[Action item] Write out the passage from the discussion of unemployment claims below, starting at "I expect the" and ending at "help in an unemployment hearing.".

[Excerpted text]
I expect the bar for getting unemployment is a lot lower than the bar for collecting in a lawsuit for wrongful termination.

It isn’t likely to be by accident that there is no documentation about policies like reporting sick days. Best you can hope for is to say “can you write me an email that says I have to call in to both managers when I am sick”, and hang onto it. It won’t help the next time; they will just say now you have to reach both managers in person or you need a doctor’s note beforehand or something, but it might help in an unemployment hearing.

ISTM you really have to fuck up to be denied unemployment.

Regards,
Shodan

Why are you working here? Why are your coworkers? Generally, the only recourse for shitty managers is to quit and leave them no one to manage.

What documentation do you have of this policy? Was it a memo, email, or something else that you can show the policy verbatim? Or was it just something verbal they mentioned in a meeting? You made the distinction that you only had to notify one manager, not both. Do you have that policy in writing? If not, they could easily say they said to call both of them.

The reason it’s important is if they fire you, it will help determine if you get unemployment benefits or not. If they fire you for cause, then you don’t get benefits. If you can actually point to the policy which says you only have to call one manager, then your firing would be without cause and you would get benefits.

Or do a half-assed job and hide.

In general in the US, to win a wrongful termination lawsuit it has to either be for being in a protected class (race, religion, etc.) or for something really egregious like firing someone for refusing to commit a crime. “My manager was mean to me” or “These policies seem unfair to me” are not remotely close to what you need. Getting denied unemployment generally just requires that you didn’t do something like grossly violate a documented policy, stop showing up, refuse to work, or commit a crime on the job.

Yeah, unless you’re a complete moron, getting unemployment due to shitty management is fairly easy.

The only case I’ve ever personally heard of that was appealed and still denied was one I was involved in. New driver hit a parked car and kept driving, didn’t report it. I sure did. He was on probation and was fired for it. Appealed unemployment, lost badly. Judge thought he was a fucking moron, because his defense, exact words, was “I didn’t think it was a big deal”. :rolleyes:

My wife won an appeal as representing the company when she showed that the guy had committed barratry (admiralty version not litigation version) at a security company. The person holding the hearing upheld the firing for cause and said it was the only time she had ever heard of barratry being used in California in an unemployment hearing.

One thing people often miss is that the unemployment proceedings are not like a court case where appeals are rare. In my state, you file for unemployment, they send a form that essentially asks the employer ‘do you contest this?’ and if they contest it your initial claim is denied. But there’s an automatic appeal to a hearing over the phone (and later in person), the employer has to show up and argue their side - or you have to screw up really badly in stating your case.

In the future, since these two managers text each other all day long, why don’t you just text both of them that you are “sick” and will not be able to come in. That should satisfy their dual notification requirement, with one shot.

I’d look for a better job, IIWY.

Ah, the bane of many an ancient campaign, the divided command.

You could try to get your two bosses to agree that only one of them is actually your boss, and you only have to report to that one guy. But there’s no particular reason for them to agree to this, because they’re walking chaos magnets and prefer chaos.

So you’re SOL. In the future, email not only your two bosses, but your whole team. That makes it clear that your sick, and doesn’t make your team rely on your chaotic bosses to let them know when someone is sick. Don’t do it for your bosses, do it for your team.

Or wait, are you at a sit down at a desk office job? If you aren’t maybe email isn’t the best then. Isn’t there an office manager type? Somebody who, when the bosses start screaming that Steve isn’t at work can tell them that Steve is in the hospital today.

[Recorded data]
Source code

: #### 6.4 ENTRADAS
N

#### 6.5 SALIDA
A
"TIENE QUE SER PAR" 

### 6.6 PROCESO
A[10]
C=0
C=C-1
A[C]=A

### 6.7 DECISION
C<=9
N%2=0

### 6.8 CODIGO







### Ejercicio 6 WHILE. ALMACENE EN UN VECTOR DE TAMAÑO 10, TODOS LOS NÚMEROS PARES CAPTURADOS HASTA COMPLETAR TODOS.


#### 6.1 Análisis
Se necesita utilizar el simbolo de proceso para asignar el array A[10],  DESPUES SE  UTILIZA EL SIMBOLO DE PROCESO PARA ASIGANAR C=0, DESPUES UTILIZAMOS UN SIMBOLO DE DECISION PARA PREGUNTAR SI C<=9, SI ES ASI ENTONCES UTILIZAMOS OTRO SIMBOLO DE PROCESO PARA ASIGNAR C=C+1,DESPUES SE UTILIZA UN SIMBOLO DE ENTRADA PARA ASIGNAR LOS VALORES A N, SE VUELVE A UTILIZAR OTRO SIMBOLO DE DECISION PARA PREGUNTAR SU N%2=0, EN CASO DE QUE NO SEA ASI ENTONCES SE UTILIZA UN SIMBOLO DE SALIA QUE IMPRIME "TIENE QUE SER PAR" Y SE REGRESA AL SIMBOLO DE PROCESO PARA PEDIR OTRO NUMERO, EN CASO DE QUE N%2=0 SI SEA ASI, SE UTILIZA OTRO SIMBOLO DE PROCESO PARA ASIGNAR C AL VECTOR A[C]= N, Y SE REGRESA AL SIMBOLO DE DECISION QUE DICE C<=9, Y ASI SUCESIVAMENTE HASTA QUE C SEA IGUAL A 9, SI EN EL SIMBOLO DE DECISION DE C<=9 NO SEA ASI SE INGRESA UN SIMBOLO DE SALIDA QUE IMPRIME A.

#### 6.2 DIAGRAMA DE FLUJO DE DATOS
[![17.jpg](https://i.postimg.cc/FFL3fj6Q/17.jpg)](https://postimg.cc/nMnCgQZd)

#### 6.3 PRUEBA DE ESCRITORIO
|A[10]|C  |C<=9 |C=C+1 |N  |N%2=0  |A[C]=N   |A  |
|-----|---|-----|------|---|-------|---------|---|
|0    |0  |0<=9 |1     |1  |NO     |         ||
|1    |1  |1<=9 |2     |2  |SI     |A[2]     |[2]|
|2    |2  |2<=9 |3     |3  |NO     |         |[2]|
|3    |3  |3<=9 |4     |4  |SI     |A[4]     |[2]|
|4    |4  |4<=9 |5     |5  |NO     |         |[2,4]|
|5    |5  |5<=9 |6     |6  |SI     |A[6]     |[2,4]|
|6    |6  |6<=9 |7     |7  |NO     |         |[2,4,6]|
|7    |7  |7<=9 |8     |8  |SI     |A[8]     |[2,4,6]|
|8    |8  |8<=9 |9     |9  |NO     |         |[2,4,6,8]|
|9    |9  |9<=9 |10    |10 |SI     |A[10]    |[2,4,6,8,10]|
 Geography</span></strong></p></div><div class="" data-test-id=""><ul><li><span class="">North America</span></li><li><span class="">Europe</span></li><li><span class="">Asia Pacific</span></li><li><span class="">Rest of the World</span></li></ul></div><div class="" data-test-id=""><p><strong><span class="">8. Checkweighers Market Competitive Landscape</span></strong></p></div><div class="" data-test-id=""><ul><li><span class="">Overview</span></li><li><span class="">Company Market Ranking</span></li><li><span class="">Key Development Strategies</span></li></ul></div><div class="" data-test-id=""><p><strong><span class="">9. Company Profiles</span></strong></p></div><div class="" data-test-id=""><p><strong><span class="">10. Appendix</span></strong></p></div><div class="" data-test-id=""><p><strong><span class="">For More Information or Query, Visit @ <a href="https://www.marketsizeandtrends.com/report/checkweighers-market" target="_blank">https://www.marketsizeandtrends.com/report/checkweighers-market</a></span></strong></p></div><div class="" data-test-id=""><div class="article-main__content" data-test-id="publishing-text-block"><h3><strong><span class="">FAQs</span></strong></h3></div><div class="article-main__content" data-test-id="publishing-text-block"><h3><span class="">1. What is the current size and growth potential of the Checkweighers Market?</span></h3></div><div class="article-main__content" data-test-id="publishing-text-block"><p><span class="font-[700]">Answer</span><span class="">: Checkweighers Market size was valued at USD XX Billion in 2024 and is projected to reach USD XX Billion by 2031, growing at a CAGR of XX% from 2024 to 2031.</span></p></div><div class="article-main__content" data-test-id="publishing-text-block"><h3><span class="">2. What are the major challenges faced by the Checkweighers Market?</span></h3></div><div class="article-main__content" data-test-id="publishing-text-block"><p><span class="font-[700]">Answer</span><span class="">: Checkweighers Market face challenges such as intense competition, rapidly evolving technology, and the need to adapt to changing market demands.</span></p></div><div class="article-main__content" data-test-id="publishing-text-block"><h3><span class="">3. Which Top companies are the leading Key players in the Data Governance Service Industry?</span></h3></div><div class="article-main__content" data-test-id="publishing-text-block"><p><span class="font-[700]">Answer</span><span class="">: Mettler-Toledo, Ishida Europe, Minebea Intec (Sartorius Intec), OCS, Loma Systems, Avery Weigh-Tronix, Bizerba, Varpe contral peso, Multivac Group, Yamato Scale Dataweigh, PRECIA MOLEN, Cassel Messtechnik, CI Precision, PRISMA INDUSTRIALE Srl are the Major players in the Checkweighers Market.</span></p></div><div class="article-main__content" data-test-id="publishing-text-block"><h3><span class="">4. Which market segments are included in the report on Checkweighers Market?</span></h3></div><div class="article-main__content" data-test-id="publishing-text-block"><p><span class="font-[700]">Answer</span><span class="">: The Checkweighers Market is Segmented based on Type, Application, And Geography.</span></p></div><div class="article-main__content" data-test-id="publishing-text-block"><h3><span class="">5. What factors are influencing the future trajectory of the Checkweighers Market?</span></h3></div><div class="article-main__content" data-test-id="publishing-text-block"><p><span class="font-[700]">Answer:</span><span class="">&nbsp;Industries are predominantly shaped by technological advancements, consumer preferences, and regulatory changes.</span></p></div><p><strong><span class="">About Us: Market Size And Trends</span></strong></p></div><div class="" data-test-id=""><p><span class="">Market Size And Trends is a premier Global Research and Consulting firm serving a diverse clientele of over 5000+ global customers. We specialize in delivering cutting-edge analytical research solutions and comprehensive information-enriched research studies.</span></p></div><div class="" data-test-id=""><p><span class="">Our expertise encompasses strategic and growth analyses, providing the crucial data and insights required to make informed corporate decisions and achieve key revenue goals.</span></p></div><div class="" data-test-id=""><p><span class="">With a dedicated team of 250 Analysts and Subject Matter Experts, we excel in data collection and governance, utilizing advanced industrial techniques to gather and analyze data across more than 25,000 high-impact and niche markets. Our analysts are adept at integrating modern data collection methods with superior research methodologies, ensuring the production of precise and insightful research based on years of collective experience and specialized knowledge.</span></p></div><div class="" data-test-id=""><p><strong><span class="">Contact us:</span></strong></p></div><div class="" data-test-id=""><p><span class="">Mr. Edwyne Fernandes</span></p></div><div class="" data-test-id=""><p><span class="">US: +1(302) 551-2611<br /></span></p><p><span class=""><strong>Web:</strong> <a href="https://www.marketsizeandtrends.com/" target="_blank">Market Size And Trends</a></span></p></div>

[Response below]
I expect the bar for getting unemployment is a lot lower than the bar for collecting in a lawsuit for wrongful termination.

It isn’t likely to be by accident that there is no documentation about policies like reporting sick days. Best you can hope for is to say “can you write me an email that says I have to call in to both managers when I am sick”, and hang onto it. It won’t help the next time; they will just say now you have to reach both managers in person or you need a doctor’s note beforehand or something, but it might help in an unemployment hearing.